One of the estimates is labelled R2.
There is also the bayes_R2.stanreg function.
Both the single R2 estimate (with mean, sd, percentiles, etc) and the bayes_R2 vector of estimates come from the posterior draws.
I don’t understand the distinction/purposes of the two R2’s.
I haven’t found similar questions in the forum.
Nathan
I don’t know the difference, but check here: http://hbiostat.org/papers/rms/accuracy/bayes/gel18r2.pdf
The bayes_R2 function can be called on any generalized linear model (stan_glm), even those with group-specific parameters (stan_glmer). For the particular function stan_lm, the R^2 is a primitive parameter whose posterior distribution is being estimated, whereas bayes_R2 is essentially a generated quantity rather than a primitive parameter. Either way, they are referring to the same concept and should have the same distribution theoretically.
If you find bayes_R2 useful and want to report it in your work, I suggest you to try loo_R2 too, which tends to suffer less from potential overfitting. See https://avehtari.github.io/bayes_R2/bayes_R2.html for more info.
Thanks for the several comments. I have looked at the Am Stat paper with supplement.
My stan_lm model is log(continuous response) ~ 33 predictors (15 covariates and factors); the posterior sample size is 32000.
The “primitive” parameter R2 is 0.4 with 90% CI (0.4, 0.4), sd 0.0, mcse 0.0 and Rhat 1.001.
I attempted to use bayes_R2 and loo_R2 on the fitted object.
I am working in a container with 120 Gb on a linux server running R 3.6.1 and rstanarm 2.19.2.
Both the bayes_R2 and the loo_R2 calls returned:
Error: cannot allocate vector of size 263.3 Gb.
I will use the R2 reported with the fit.
Is the bayes_R2 error expected with the posterior sample size of my fit?
Nathan
Could you try running again bayes_R2 and type traceback() immediately after the error?

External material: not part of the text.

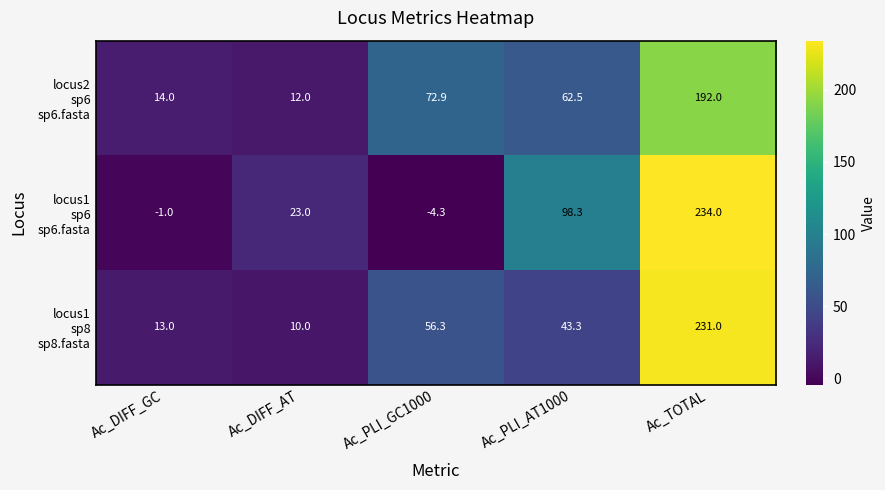

What is the minimum value shown in the chart?

-4.3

I’d like to see where exactly this allocation is being attempted.
StandardizedOME.stan_lm.5c.R2 ←
traceback()
7: linear_predictor.matrix(beta, x, data$offset)

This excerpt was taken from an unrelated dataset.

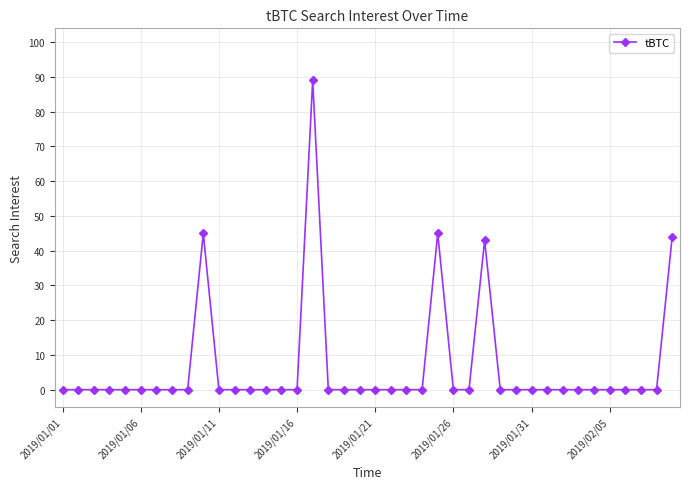

What is the difference between the maximum and minimum values?

89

6: linear_predictor(beta, x, data$offset)
5: pp_eta(object, data = dat, draws = draws)
4: posterior_linpred.stanreg(object, transform = TRUE, re.form = re.form)
3: posterior_linpred(object, transform = TRUE, re.form = re.form)
2: bayes_R2.stanreg(StandardizedOME.stan_lm.5c)
1: bayes_R2(StandardizedOME.stan_lm.5c)
Here it is for loo_R2
StandardizedOE.stan_lm.5c ←
traceback()
5: vapply(seq_len(args$N), FUN = function(i) {
as.vector(fun(data_i = args$data[i, , drop = FALSE], draws = args$draws))
}, FUN.VALUE = numeric(length = args$S))
4: log_lik.stanreg(object)
3: log_lik(object)
2: loo_R2.stanreg(StandardizedOME.stan_lm.5c)
1: loo_R2(StandardizedOME.stan_lm.5c)
That is all you need. The bayes_R2 is no better of an estimate and loo_R2 tends to differ only with small datasets. You might print yourself a second decimal place by doing print(fit, digits = 2).